Il domine de la même façon la troisième description[2] qui n’a probablement pas le même auteur. Celui-ci divise tous les temps en deux époques, séparées par le jugement. En attendant ce moment décisif que deviennent les âmes ? Chacun savait, de par la tradition antique, qu’elles étaient dans le Chéol. Mais qu’y faisaient-elles ? Ce qui est nouveau ici, c’est la description de ce Chéol, où les rangs sont marqués comme si un premier jugement était déjà prononcé. Hénoch y voit quatre compartiments distincts.
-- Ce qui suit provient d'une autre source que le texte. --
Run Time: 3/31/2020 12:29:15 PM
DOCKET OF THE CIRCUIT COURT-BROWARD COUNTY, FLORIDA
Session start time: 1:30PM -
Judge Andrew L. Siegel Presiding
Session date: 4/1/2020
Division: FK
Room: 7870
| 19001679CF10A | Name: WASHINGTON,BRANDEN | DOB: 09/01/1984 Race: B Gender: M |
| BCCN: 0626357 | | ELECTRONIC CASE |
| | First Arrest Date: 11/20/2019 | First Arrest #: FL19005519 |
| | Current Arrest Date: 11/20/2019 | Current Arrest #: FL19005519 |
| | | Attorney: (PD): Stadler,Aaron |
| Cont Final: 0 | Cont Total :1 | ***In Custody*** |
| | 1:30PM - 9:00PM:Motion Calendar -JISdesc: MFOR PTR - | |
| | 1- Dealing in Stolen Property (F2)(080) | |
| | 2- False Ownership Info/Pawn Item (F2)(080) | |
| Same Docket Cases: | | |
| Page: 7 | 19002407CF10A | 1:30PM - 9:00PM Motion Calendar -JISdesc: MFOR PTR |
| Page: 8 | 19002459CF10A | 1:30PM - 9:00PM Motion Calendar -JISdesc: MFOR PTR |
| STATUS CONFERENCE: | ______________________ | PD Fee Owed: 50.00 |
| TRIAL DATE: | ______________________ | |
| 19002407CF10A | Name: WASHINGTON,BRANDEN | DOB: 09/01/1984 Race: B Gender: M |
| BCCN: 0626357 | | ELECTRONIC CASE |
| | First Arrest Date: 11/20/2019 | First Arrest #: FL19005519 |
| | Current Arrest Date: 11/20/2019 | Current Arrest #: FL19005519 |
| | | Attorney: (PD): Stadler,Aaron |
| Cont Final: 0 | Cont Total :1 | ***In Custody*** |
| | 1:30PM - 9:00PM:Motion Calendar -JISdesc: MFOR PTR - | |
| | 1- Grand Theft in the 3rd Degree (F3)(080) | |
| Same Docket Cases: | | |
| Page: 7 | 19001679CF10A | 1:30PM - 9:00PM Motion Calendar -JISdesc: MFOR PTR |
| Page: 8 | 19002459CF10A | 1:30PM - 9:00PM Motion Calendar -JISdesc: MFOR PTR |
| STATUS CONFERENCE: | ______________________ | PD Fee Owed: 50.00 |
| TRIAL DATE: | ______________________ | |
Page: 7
A travers l’obscurité du texte on croit distinguer une place spéciale pour Abel et ceux qui ont souffert comme lui, et une région lumineuse avec une fontaine pour les justes ; à ces deux compartiments sont opposés deux lieux de souffrances ; dans l’un les pécheurs les plus coupables, qui n’en sortiront, au jour du jugement, que pour être châtiés davantage ; dans l’autre ceux qui ont péché moins grièvement ou qui ont déjà été punis ici-bas ; ces derniers ne quitteront pas leur triste séjour, mais c’est pour eux un moindre mal. Le grand jugement ne fera donc que confirmer une sentence déjà rendue[3]. C’est là un point considérable. Mais l’eschatologie de l’auteur n’en est pas plus spirituelle pour cela. Les justes jouiront d’une vie nouvelle, probablement après une résurrection mentionnée d’une façon au moins implicite. La suite nous montre l’arbre de vie, maintenant relégué au bout du monde, transplanté après le jugement en terre sainte, auprès de la maison de Dieu, roi du siècle. Son odeur donnera aux justes une existence plus longue que celle des anciens patriarches[4]. En face des justes, qui sont évidemment installés sur la montagne du Temple, s’ouvre la vallée maudite où les blasphémateurs seront punis pour toujours. L’antithèse est entre les justes et les pécheurs. Le bonheur des justes se déroule sur la terre, à Jérusalem[5], parce que c’est la cité de Dieu, mais sans accentuer le triomphe national. Ce bonheur ne finira pas[6] ; du moins l’auteur n’a rien prévu

  1. Cette plante de justice (x, 16) n’est pas le Messie ; cf. lxii, 8 ; lxxxiv, 6 ; xciii, 2. 5. 10, où il est aussi question d’Abraham.
  2. Hén. xii-xxxvi.
  3. C’est donc par une sorte de régression de la doctrine que Lactance a pu écrire : Nec tamen quisquam putet animos post mortem protinus judicari. Nam omnes in una communique custodia detinentur, donec tempus adveniat, quo maximus judex meritorum faciat examen (De div. Inst. lib. VII, c. xxi).
  4. xxv, 6.
  5. La ville n’est pas nommée, mais décrite avec ses trois vallées qui se terminent en une seule ; la description topographique n’est cependant pas sans difficultés.
  6. xxvii, 3 : εἰς τὸν ἅπαντα χρόνον. Ce qui n’est pas en parfaite harmonie avec xxv, 6.